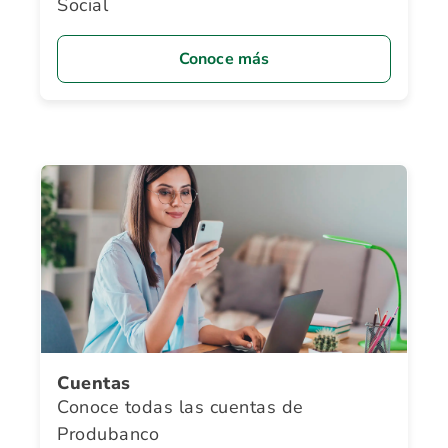
Social
Conoce más
Cuentas
Conoce todas las cuentas de
Produbanco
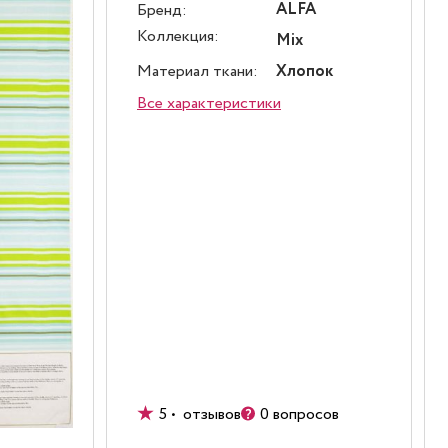
ALFA
Бренд:
Коллекция:
Mix
Материал ткани:
Хлопок
Все характеристики
5 • отзывов
0 вопросов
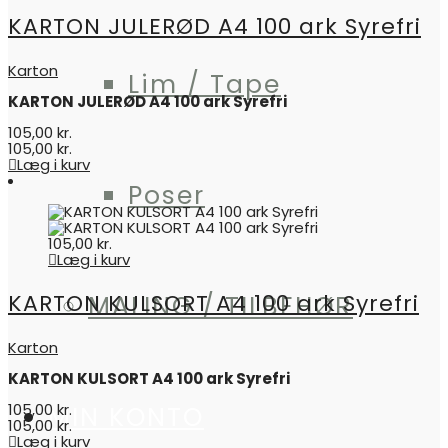
KARTON JULERØD A4 100 ark Syrefri
Karton
Lim / Tape
KARTON JULERØD A4 100 ark Syrefri
105,00
kr.
105,00
kr.
Læg i kurv
Poser
105,00
kr.
Læg i kurv
KARTON KULSORT A4 100 ark Syrefri
MALING / TILBEHØR
Karton
KARTON KULSORT A4 100 ark Syrefri
105,00
kr.
MIN KONTO
105,00
kr.
Læg i kurv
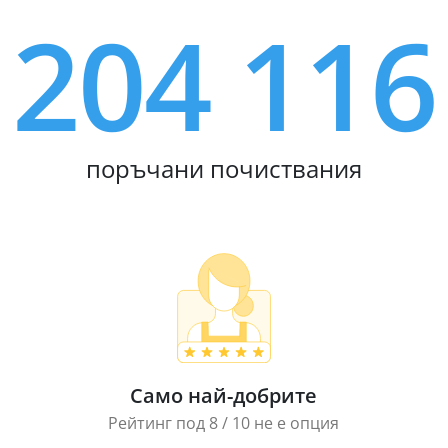
204 116
поръчани почиствания
Само най-добрите
Рейтинг под 8 / 10 не е опция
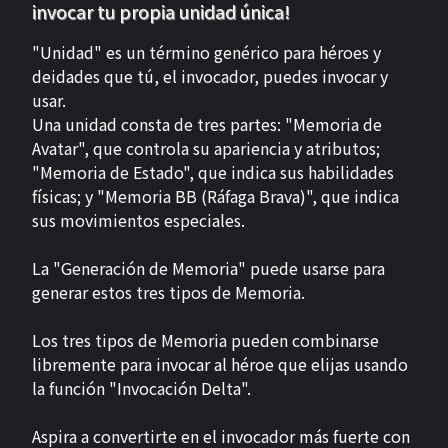
invocar tu propia unidad única!
"Unidad" es un término genérico para héroes y
deidades que tú, el invocador, puedes invocar y
usar.
Una unidad consta de tres partes: "Memoria de
Avatar", que controla su apariencia y atributos;
"Memoria de Estado", que indica sus habilidades
físicas; y "Memoria BB (Ráfaga Brava)", que indica
sus movimientos especiales.
La "Generación de Memoria" puede usarse para
generar estos tres tipos de Memoria.
Los tres tipos de Memoria pueden combinarse
libremente para invocar al héroe que elijas usando
la función "Invocación Delta".
Aspira a convertirte en el invocador más fuerte con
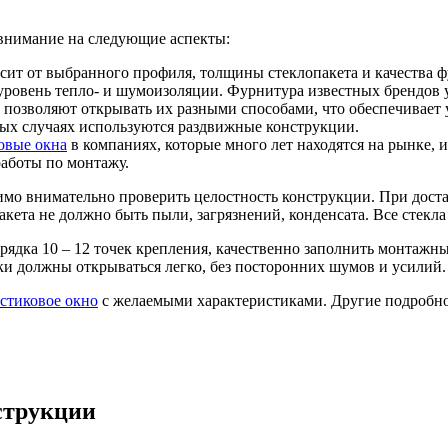
 внимание на следующие аспекты:
исит от выбранного профиля, толщины стеклопакета и качества 
 уровень тепло- и шумоизоляции. Фурнитура известных брендов 
позволяют открывать их разными способами, что обеспечивает 
рых случаях используются раздвижные конструкции.
овые окна
в компаниях, которые много лет находятся на рынке,
аботы по монтажу.
одимо внимательно проверить целостность конструкции. При дос
кета не должно быть пыли, загрязнений, конденсата. Все стек
рядка 10 – 12 точек крепления, качественно заполнить монтаж
ки должны открываться легко, без посторонних шумов и усилий.
астиковое окно
с желаемыми характеристиками. Другие подробнос
струкции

.....

TASK OBJECTIVE » Filter the records above, keeping only the lines that contain the string "Conoce", and copy each of those lines. Matching is case-sensitive.

SOLUTION FOR THIS TASK »
Conoce más
Conoce todas las cuentas de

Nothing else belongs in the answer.